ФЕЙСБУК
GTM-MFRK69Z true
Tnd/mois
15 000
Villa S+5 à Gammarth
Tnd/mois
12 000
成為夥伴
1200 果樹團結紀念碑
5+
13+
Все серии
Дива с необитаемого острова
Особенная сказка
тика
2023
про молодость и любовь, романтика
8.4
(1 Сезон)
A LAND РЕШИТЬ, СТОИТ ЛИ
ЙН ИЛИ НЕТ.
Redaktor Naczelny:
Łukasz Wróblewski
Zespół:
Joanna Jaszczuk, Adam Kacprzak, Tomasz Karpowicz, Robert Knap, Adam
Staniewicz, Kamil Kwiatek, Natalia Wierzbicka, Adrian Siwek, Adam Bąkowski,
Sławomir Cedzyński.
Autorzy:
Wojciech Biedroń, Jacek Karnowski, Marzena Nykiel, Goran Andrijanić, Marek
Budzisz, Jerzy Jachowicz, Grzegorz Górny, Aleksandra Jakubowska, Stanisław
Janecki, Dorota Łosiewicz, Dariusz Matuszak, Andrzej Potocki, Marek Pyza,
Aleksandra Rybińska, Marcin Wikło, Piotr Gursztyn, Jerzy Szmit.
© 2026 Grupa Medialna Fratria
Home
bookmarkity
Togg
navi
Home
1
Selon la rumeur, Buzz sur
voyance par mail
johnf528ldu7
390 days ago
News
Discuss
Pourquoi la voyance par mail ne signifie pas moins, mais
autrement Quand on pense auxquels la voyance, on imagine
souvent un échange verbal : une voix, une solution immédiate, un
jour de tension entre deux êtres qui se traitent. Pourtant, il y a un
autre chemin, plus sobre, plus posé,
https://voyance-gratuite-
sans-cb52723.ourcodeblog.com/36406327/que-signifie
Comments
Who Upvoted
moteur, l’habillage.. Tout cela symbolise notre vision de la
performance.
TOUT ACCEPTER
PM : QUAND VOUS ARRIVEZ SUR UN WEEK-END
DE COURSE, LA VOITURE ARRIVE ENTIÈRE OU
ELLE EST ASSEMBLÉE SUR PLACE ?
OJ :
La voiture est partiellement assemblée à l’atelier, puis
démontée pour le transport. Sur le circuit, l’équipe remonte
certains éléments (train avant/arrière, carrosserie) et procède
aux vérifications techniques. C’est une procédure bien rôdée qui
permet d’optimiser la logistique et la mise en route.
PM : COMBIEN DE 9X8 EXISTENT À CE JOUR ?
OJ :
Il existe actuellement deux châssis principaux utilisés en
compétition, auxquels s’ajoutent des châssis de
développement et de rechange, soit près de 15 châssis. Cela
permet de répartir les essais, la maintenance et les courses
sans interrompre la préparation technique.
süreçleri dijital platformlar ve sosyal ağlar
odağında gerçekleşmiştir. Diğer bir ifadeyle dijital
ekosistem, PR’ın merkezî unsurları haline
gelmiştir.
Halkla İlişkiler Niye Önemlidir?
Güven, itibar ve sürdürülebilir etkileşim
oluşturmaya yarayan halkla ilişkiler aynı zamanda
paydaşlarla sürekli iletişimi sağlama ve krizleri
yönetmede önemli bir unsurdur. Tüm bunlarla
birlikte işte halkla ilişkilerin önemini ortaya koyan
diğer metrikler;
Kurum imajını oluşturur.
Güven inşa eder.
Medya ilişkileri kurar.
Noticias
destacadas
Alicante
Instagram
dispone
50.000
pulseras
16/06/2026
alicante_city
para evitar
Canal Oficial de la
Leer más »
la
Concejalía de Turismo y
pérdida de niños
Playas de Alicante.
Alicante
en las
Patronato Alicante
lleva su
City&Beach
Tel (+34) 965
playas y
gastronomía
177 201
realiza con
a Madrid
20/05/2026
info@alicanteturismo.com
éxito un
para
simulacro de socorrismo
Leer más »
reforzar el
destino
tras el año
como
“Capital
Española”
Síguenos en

============

--- Task details ---
Locate every line in the entries above that contains the string "voyance" and copy each of those lines in full. Treat uppercase and lowercase letters as different.

--- Written response ---
voyance par mail
Pourquoi la voyance par mail ne signifie pas moins, mais
autrement Quand on pense auxquels la voyance, on imagine
https://voyance-gratuite-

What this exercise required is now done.